Can hope and history rhyme?

Dear friends and members of our church —

I hope this message finds you well, in good health and spirits. In my message last Sunday about Pentecost, and “tongues of fire,” I talked about the din and loud turmoil of our current moment, its crises, conflicts, and polarizations (that message has been put on YouTube here). It can be challenging to clearly speak a Christian message about love and forgiveness—the “Gospel,” or good news–when our attention gets entangled in the emotional intensity of what is presently unfolding; a scale of suffering which can be overwhelming to fathom. I suggested towards the end of my message that one thing which might help us amidst this babble is poetry — to hold onto spaces of language which cause us to slow down, deliberate, and reflect. Whether it is the sacred poetry we find in the Bible, or any words written closer to our moment and time, I wonder if you have found a line or lines to keep in your head, that might provide a bulwark.

My grandfather on my dad’s side served in World War II, working on cargo planes in battle zones across Europe. I can remember as a child being moved when my father told me that Grandpa had memorized Psalm 23, “The Lord is my Shepherd,” to keep close at hand during moments of danger. Whenever I hear these familiar lines today, I think of my grandpa, the ways these words gave him solace and protection during one of the darkest moments of the twentieth century. Do you have a poem, a line, or a moment from sacred scriptures or other kind of writing that was significant for one of your ancestors (whether by birth or chosen)? If we read and listen with full attention, sometimes these words can be more than recitation: they can powerfully return those who have loved us, and helped us get to this moment, where we are. At this critical juncture in our culture and history, we stand not alone; in a very real way, the ancestors are all at our backs, with us in our hearts and minds. They are the good angelic spirits that Swedenborg writes about, who are omnipresent as a force within the heart of every person.

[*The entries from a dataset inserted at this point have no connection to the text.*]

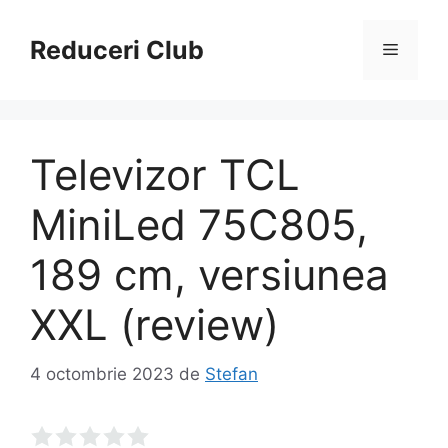
Sari
la
Reduceri Club
Meniu
conținut
Televizor TCL
MiniLed 75C805,
189 cm, versiunea
XXL (review)
4 octombrie 2023
de
Stefan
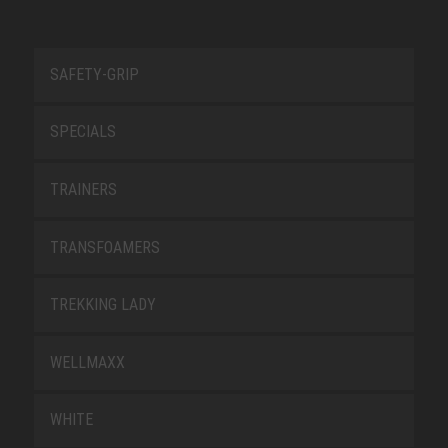
SAFETY-GRIP
SPECIALS
TRAINERS
TRANSFOAMERS
TREKKING LADY
WELLMAXX
WHITE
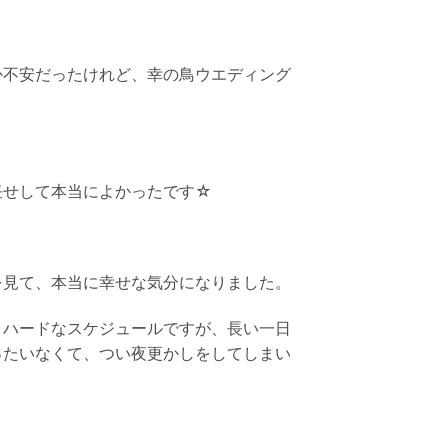
か不安だったけれど、
幸の鳥ウエディング
任せして本当によかったです☆
を見て、本当に幸せな気分になりました。
りハードなスケジュールですが、長い一日
ったいなくて、
つい夜更かしをしてしまい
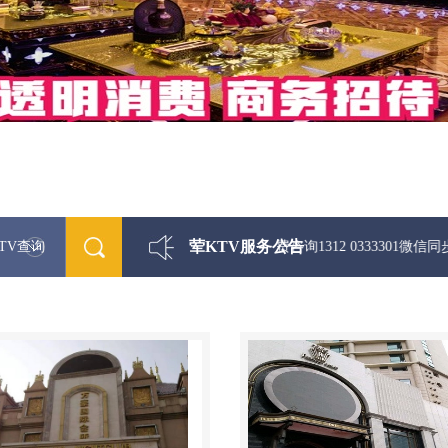
荤KTV服务公告
TV查询
最新荤KTV真空夜总会免费咨询1312 0333301微信同步！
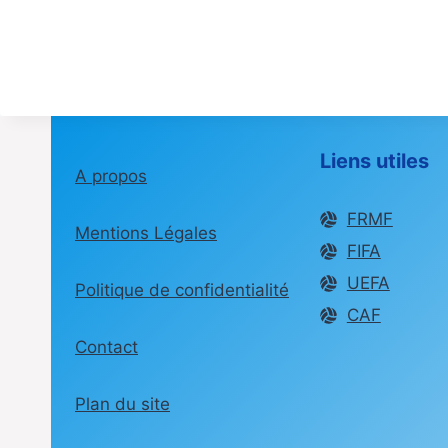
Liens utiles
A propos
FRMF
Mentions Légales
FIFA
UEFA
Politique de confidentialité
CAF
Contact
Plan du site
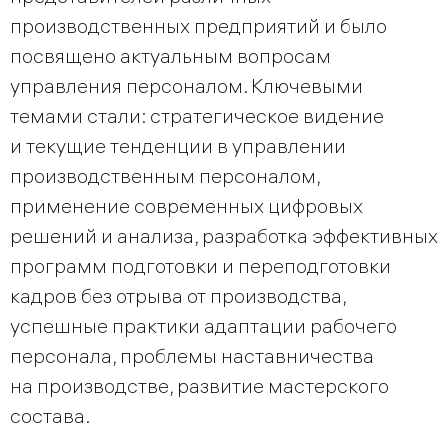
производственных предприятий и было
посвящено актуальным вопросам
управления персоналом. Ключевыми
темами стали: стратегическое видение
и текущие тенденции в управлении
производственным персоналом,
применение современных цифровых
решений и анализа, разработка эффективных
программ подготовки и переподготовки
кадров без отрыва от производства,
успешные практики адаптации рабочего
персонала, проблемы наставничества
на производстве, развитие мастерского
состава.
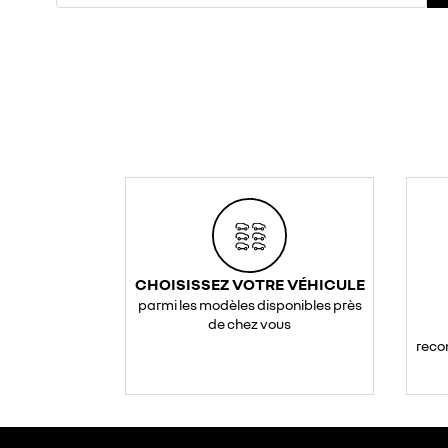
CHOISISSEZ VOTRE VÉHICULE
parmi les modèles disponibles près
de chez vous
reco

As I shared in my message, my maternal grandmother—a remarkable woman who we call called “Nini”—sent me a magazine of poetry which responded to the crisis of 9/11, which I experienced firsthand as a New Yorker. It was in those pages that I first encountered a poem by the Irish writer Seamus Heaney, “The Cure at Troy.” Shaped in part by Heaney’s own experience of the bitter violence if the “Troubles” in Northern Ireland, it beautifully articulates a hope for a future, “on the far side of revenge”:

History says, Don’t hope
On this side of the grave…
But then, once in a lifetime
The longed-for tidal wave
Of justice can rise up,
And hope and history rhyme.

Amidst what can feel like a hopeless endarkening at present, may we all strive to “make hope and history rhyme,” and recall the joy and love which lies at the heart of our tradition.